## Problem 1
According to the Chris LeDoux obituary below, in what year did the Professional Rodeo Cowboys Association name him world bareback champion?
## Problem 2
Pick up the Chris LeDoux obituary below after its last sentence and extend it.

## Selected passage
######

Chris LeDoux, a world champion bareback rider and country music star, died on March 9 from complications of liver cancer. He was 56.
The son of an Air Force major, LeDoux lived in France, New York, Texas and Pennsylvania before moving to Cheyenne, Wyo. He developed an interest in rodeo in his teens and was soon roping calves and riding bulls, saddle broncs and bareback broncs. In high school, LeDoux twice won the state title for bareback riding. He received a rodeo scholarship after graduation and won the national title in his third year of competition. In 1976, LeDoux was named the world bareback champion by the Professional Rodeo Cowboys Association.
LeDoux’s other passion was music. He taught himself to play the guitar and harmonica, and used his talents to pay his way from one rodeo to another. The singer/songwriter once described his music as a “combination of western soul, sagebrush blues, cowboy folk and rodeo rock ‘n’ roll.” Each song he performed offered an autobiographical look at life on the rodeo circuit, the experiences of modern cowboys and the love he felt for his family.

######

## Data to examine

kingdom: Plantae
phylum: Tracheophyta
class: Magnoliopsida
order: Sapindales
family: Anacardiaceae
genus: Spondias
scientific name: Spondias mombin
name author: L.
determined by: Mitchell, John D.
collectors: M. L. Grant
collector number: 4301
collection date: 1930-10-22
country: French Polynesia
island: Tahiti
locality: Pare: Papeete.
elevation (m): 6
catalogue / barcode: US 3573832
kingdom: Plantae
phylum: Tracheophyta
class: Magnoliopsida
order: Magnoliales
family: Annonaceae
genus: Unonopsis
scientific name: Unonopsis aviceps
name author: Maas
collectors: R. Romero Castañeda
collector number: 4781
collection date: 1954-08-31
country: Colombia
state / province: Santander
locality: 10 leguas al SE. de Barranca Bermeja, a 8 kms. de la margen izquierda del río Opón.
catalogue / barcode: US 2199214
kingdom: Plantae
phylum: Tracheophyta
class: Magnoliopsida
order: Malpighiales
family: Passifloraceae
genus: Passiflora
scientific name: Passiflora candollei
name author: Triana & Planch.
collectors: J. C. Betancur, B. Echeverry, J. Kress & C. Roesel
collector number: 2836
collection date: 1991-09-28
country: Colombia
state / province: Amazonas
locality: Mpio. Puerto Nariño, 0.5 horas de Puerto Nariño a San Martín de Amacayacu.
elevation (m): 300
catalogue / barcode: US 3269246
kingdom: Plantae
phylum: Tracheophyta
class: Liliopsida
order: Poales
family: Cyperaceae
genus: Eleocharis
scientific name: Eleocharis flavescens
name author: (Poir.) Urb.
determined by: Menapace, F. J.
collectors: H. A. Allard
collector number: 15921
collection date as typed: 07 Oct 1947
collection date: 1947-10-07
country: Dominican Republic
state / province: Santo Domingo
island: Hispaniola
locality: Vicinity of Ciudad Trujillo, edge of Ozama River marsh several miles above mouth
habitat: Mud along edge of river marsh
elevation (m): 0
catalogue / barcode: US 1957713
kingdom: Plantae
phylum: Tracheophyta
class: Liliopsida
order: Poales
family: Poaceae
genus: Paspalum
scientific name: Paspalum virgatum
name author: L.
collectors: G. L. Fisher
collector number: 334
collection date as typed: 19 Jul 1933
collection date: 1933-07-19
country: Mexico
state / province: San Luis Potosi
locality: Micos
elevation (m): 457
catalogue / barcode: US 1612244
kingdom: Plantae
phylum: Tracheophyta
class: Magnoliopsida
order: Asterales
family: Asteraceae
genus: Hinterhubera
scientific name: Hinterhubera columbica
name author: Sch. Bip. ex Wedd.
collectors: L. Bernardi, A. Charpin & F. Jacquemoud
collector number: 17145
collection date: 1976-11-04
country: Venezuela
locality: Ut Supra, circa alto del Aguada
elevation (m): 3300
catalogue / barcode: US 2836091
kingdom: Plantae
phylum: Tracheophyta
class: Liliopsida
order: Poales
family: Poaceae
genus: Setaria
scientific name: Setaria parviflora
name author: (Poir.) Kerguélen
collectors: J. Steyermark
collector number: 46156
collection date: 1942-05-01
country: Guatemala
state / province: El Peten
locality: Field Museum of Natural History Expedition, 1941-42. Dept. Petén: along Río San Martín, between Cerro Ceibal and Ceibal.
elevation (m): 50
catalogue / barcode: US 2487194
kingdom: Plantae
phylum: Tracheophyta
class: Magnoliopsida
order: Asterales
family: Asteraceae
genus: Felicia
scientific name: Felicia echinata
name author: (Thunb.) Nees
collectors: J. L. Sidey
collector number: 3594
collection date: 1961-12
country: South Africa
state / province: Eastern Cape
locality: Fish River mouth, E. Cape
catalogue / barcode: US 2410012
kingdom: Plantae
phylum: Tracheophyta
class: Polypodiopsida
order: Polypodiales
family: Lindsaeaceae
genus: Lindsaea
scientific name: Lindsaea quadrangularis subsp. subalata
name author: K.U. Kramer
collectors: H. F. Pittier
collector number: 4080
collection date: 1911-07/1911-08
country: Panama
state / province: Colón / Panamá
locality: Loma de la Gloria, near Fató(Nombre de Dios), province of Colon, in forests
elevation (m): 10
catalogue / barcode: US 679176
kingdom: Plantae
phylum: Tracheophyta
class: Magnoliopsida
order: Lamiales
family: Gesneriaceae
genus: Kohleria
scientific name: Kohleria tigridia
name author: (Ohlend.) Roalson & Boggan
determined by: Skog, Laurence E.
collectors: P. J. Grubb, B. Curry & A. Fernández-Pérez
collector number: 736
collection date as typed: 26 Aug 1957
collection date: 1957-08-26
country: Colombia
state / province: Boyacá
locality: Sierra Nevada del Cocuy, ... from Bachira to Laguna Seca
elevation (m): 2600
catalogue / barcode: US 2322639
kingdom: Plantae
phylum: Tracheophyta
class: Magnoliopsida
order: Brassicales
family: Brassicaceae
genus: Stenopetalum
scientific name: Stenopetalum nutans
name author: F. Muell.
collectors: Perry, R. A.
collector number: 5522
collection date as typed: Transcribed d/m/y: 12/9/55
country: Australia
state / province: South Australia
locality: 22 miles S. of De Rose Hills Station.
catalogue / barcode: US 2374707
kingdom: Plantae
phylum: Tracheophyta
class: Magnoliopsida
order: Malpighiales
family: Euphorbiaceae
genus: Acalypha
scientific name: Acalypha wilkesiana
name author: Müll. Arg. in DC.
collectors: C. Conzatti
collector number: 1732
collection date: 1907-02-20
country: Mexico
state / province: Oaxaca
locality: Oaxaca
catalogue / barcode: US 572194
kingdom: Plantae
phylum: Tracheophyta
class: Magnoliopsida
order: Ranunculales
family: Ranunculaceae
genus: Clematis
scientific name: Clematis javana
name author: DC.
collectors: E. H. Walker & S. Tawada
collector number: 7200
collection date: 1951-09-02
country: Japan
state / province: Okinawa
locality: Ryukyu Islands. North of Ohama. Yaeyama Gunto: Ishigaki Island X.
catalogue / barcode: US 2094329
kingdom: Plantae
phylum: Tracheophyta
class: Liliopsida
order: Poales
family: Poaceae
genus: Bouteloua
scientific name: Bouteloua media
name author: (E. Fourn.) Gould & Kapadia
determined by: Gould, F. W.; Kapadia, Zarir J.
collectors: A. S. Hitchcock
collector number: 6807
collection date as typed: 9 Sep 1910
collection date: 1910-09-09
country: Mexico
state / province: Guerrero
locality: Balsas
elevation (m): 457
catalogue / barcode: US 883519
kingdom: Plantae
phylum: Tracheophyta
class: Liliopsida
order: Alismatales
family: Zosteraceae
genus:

######

## Output 1
1976

## Output 2
LeDoux independently released 22 albums — mostly cassettes he sold at concerts and rodeos from the back of his pick-up truck. But his music found a wider audience in 1989 when Garth Brooks mentioned his name in the hit song, “Much Too Young (To Be This Damn Old).”
LeDoux signed a recording contract with Capitol Records Nashville in 1990. Two years later, he and Brooks joined forces on the song “Whatcha Gonna Do With a Cowboy,” which became a top 10 hit and was nominated for a Grammy Award. LeDoux sold more than 6 million albums during his singing career. He was best known for the songs “Hooked on an 8 Second Ride,” “Copenhagen,” “This Cowboy’s Hat,” “Even Cowboys Like a Little Rock and Roll,” “Riding for a Fall” and “Honky Tonk World.”
LeDoux was inducted into the Cheyenne Frontier Days Hall of Fame in 2003. His life was chronicled in the biography, “Gold Buckle Dreams – The Rodeo Life of Chris LeDoux,” by David G. Brown. A week after his death, Wyoming Gov. Dave Freudenthal declared July 30, 2005 as “Chris LeDoux Day.”